## About this exercise:
Identify every line in the records below that contains the word "would", and copy each of those lines.

[Stored data]

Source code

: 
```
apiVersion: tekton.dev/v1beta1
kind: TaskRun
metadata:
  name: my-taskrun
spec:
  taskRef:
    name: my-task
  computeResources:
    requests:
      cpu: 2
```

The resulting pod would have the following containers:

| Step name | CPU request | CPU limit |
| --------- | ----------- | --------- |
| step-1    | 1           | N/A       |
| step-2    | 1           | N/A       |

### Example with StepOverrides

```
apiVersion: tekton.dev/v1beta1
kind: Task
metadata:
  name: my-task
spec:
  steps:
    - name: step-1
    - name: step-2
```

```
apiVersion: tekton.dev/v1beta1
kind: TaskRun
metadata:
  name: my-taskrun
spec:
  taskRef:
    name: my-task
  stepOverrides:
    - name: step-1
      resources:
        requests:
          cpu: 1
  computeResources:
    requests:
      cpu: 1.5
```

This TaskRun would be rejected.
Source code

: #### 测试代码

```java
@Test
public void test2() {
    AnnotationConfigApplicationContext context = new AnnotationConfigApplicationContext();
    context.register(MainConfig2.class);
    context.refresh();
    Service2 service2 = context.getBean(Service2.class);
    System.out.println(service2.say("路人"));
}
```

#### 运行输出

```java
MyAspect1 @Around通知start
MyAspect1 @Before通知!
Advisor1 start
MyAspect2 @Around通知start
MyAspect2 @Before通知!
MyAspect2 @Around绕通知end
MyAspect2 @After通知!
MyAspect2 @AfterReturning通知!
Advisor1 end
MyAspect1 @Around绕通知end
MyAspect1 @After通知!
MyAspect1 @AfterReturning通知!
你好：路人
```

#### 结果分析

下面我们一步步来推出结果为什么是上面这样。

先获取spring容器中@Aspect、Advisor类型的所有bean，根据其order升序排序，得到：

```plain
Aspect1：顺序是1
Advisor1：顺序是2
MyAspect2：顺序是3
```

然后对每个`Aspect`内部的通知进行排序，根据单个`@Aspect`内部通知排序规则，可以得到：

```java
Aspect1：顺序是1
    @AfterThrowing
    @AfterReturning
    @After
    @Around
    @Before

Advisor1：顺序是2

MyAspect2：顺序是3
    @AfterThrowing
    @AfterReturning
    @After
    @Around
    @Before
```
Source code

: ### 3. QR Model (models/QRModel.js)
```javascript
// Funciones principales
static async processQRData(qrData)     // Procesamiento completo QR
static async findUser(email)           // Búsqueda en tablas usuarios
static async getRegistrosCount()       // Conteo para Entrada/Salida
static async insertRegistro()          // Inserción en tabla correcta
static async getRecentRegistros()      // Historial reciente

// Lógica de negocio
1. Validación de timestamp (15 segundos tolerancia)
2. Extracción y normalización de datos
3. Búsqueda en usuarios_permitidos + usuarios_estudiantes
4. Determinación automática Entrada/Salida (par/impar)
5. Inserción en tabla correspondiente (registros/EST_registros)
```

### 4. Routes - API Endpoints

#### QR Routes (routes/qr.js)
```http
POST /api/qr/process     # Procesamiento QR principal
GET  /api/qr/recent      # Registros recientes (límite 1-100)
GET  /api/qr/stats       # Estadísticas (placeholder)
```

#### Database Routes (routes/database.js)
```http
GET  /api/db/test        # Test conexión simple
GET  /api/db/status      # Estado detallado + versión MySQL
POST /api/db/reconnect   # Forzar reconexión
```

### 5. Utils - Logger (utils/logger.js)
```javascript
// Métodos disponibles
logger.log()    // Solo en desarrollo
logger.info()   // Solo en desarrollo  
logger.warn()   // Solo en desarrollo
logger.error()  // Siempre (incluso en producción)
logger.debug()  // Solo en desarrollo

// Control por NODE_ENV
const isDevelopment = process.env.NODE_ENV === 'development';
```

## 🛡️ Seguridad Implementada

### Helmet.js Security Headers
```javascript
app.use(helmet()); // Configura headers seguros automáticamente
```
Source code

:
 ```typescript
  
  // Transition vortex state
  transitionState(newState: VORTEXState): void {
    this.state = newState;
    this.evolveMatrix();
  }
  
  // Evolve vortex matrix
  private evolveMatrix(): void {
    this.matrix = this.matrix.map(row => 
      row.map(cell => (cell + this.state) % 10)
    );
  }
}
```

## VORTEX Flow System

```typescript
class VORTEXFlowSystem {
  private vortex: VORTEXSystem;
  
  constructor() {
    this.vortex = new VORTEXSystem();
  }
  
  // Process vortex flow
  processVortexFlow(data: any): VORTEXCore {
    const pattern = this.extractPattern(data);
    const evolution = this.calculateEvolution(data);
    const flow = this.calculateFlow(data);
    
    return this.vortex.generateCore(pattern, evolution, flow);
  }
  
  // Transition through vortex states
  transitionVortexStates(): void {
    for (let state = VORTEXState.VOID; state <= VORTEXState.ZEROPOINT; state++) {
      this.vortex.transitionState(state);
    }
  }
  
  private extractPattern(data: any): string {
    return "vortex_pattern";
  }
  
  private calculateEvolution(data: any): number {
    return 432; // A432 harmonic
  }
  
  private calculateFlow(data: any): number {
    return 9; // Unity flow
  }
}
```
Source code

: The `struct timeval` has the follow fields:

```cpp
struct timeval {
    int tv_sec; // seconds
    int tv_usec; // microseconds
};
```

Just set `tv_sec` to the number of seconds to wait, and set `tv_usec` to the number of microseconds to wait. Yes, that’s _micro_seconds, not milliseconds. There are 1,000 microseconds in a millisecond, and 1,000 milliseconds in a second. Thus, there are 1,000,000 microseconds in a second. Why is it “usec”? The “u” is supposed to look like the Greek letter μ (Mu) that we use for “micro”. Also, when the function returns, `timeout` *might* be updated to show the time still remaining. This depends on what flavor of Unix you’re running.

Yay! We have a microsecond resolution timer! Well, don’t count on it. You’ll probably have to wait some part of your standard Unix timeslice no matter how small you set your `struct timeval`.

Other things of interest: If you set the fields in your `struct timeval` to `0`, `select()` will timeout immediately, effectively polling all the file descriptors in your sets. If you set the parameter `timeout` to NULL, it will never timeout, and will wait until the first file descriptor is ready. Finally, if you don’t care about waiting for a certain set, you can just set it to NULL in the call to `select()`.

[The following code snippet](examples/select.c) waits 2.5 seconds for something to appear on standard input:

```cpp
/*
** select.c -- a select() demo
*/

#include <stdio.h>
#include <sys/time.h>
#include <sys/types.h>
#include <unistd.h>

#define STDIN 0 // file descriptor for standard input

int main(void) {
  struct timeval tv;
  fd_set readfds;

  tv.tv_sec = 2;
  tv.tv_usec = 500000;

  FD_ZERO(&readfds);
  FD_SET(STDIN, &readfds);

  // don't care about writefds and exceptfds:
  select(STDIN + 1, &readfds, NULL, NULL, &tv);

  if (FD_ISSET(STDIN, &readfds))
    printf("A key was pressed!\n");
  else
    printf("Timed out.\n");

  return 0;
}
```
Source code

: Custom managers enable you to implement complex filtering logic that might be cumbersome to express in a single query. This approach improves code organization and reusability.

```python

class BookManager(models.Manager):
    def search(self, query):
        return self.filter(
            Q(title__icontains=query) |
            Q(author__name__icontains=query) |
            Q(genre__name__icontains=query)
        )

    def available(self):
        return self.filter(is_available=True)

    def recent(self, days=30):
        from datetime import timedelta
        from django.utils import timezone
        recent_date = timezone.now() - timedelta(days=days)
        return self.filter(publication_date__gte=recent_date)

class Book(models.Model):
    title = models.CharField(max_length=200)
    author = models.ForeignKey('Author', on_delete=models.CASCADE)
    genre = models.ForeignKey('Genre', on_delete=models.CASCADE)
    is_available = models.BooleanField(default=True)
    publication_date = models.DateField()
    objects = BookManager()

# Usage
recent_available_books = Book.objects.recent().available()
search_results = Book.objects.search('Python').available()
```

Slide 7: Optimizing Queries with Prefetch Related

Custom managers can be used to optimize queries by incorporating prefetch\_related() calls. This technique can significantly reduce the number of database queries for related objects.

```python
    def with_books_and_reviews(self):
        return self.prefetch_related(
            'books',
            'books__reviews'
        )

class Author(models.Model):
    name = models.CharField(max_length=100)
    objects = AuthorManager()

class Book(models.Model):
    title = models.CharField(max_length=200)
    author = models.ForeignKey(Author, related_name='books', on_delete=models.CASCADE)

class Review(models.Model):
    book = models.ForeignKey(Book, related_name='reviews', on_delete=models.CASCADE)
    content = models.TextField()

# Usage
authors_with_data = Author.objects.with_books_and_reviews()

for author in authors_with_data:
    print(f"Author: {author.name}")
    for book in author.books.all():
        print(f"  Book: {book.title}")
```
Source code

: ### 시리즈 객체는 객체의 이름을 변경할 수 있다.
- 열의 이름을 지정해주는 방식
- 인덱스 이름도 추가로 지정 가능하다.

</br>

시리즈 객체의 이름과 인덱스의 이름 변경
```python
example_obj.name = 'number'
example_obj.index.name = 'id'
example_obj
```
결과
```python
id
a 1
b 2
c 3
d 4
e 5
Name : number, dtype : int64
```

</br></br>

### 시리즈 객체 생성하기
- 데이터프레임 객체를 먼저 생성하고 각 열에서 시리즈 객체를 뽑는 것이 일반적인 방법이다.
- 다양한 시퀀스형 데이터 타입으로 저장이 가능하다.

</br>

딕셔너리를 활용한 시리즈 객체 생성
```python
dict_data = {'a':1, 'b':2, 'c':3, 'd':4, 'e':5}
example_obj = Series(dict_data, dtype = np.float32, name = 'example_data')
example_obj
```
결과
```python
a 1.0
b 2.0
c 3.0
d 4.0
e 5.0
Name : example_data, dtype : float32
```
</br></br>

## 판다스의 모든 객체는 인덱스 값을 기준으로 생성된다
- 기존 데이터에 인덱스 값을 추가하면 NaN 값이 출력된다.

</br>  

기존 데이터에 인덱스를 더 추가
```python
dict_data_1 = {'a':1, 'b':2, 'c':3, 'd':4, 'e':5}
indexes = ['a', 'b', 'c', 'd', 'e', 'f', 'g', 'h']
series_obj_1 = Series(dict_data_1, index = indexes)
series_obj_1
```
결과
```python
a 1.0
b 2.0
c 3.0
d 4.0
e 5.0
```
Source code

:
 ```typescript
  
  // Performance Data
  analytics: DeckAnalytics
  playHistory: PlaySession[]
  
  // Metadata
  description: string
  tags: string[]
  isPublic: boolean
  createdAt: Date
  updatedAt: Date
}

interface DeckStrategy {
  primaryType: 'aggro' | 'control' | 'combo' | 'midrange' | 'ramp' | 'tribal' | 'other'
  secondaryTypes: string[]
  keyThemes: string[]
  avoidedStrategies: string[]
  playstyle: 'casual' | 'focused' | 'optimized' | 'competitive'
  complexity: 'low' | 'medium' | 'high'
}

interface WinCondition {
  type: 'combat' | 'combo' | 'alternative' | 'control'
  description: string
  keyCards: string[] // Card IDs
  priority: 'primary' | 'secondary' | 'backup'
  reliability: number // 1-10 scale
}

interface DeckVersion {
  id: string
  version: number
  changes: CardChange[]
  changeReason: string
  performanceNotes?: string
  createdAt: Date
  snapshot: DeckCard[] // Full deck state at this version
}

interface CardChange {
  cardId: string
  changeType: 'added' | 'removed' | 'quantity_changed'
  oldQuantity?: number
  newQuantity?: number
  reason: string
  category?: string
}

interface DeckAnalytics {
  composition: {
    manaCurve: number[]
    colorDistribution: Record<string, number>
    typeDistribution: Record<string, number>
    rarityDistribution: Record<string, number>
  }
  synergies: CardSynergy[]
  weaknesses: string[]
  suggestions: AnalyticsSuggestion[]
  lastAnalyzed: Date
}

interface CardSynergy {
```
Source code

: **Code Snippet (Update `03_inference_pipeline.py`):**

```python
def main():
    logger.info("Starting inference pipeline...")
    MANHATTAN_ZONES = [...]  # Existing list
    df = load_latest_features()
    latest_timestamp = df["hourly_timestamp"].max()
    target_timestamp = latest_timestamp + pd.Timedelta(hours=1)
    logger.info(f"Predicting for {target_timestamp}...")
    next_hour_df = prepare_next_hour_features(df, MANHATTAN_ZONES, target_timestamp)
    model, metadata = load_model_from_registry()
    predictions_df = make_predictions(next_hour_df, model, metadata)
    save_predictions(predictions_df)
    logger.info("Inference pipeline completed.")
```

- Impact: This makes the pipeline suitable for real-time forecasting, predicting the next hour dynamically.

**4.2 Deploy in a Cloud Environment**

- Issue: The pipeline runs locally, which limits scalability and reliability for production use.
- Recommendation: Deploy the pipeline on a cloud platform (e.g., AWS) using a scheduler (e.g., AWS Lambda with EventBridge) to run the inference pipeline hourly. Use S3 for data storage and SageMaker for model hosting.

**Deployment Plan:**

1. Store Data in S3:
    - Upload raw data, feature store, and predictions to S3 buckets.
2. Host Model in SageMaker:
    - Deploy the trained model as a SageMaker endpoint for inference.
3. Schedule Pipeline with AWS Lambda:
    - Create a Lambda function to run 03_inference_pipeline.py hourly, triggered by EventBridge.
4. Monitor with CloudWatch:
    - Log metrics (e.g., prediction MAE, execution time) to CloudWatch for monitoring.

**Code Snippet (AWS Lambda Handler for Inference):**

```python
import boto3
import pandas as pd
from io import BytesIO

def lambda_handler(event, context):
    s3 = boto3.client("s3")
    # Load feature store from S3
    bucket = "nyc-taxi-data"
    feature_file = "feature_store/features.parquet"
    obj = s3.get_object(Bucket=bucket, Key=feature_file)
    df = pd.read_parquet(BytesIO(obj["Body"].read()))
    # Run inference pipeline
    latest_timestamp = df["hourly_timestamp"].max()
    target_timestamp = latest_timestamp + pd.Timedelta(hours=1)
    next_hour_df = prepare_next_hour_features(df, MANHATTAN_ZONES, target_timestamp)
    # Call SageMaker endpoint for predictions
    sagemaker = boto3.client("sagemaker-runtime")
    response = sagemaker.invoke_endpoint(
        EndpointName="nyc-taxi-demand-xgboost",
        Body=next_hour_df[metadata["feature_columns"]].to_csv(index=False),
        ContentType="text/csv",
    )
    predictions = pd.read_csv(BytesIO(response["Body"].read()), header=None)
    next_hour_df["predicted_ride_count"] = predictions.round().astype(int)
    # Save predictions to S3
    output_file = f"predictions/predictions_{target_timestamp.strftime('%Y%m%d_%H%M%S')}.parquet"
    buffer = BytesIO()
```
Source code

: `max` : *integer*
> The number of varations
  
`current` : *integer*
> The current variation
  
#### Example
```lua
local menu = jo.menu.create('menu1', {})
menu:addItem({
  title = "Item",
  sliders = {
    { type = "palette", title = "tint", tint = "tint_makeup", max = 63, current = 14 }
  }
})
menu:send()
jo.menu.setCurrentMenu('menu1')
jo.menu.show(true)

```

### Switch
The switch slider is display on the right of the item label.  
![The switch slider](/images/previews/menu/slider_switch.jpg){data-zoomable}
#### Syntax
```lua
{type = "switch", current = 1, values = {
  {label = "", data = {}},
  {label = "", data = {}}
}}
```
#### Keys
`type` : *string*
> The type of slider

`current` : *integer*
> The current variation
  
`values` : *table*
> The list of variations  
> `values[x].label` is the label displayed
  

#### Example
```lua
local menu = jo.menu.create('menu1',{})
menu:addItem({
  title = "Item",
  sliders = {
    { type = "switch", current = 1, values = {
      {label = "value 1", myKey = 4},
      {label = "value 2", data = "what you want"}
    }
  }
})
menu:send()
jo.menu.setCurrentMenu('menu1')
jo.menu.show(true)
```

## Answer to the exercise:
The resulting pod would have the following containers:
This TaskRun would be rejected.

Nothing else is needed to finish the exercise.